Seat IBX Concept am Genfer Autosalon

Nach dem Sportcoupe IBE präsentiert Seat nun in Genf mit dem IBX ein Crossover-Concept mit der neuen Seat Design-DNA.

Der Seat IBX Concept zeigt, wie ein Crossover-Hybridfahrzeug der Zukunft aussehen könnte. Die Mischung aus SUV und Sportcoupe kommt mit einem Hybrid-Antriebskonzept, welches in der Stadt emissionsfreie Elektromobilität und Überland eine große Reichweite ermöglicht.

Mit einer Länge von 4,26 Meter ist der IBX im Kompakt-SUV-Segment zwischen Yeti und Tiguan positioniert und soll vor allem die sportlich orientierten Fahrer ansprechen. Der IBX zielt hier in die gleiche Richtung wie der Range Rover Evoque, der letztes Jahr am Pariser Autosalon seine Premiere feierte.

Beim Design zeigt der IBX schon Grundzüge der nächsten Seat-Generation, die Design-DNA des Concept Cars soll sich in den nächsten Modellneuheiten wieder finden. Auffallend sind dabei die markanten Scheinwerfer in Voll-LED-Technik.
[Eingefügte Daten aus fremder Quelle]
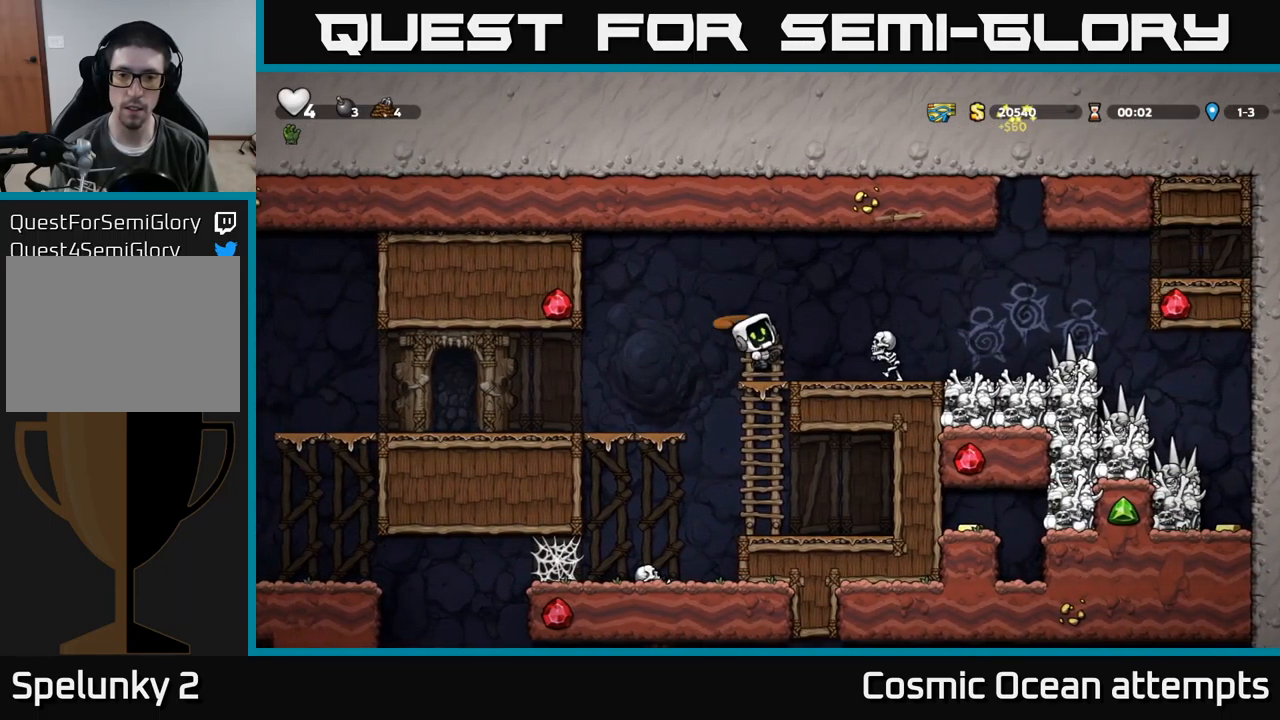
{"buttons": ["A"], "left_stick": "center", "events": [[50, "DPAD_RIGHT", "up"], [83, "DPAD_LEFT", "down"], [200, "DPAD_LEFT", "up"], [500, "A", "down"]]}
Die Seitenlinie des IBX fällt mit einer hohen Fensterlinie auf, die hinteren Seitenfenster erinnern dabei etwas an den Mitsubishi Outlander. Am Heck verfügt der IBX über LED-Leuchten, die von der Gestaltung eine Ähnlichkeit mit den Frontscheinwerfern aufweisen.

Beim Antrieb gibt Seat für den IBX mal die Richtung "Hybrid" vor, ob der Elektromotor einen TDI- oder einen TSI-Motor unterstützen wird, ist noch nicht geklärt, beide Varianten werden für möglich gehalten.

Der Elektromotor soll auf jeden Fall über eine Reichweite von 45 Kilometer verfügen und somit die meisten Wege des Alltags abdecken, erst danach oder bei weiteren Fahrten wird sich der Verbrennungsmotor hinzu gesellen und für das Vorankommen sorgen.

In der Basiskonfiguration wird der IBX mit Frontantrieb kommen, ein Allrad-System kann als Option geordert werden. Wie und wann der IBX den Weg in die Serie findet, steht aber noch in den Sternen.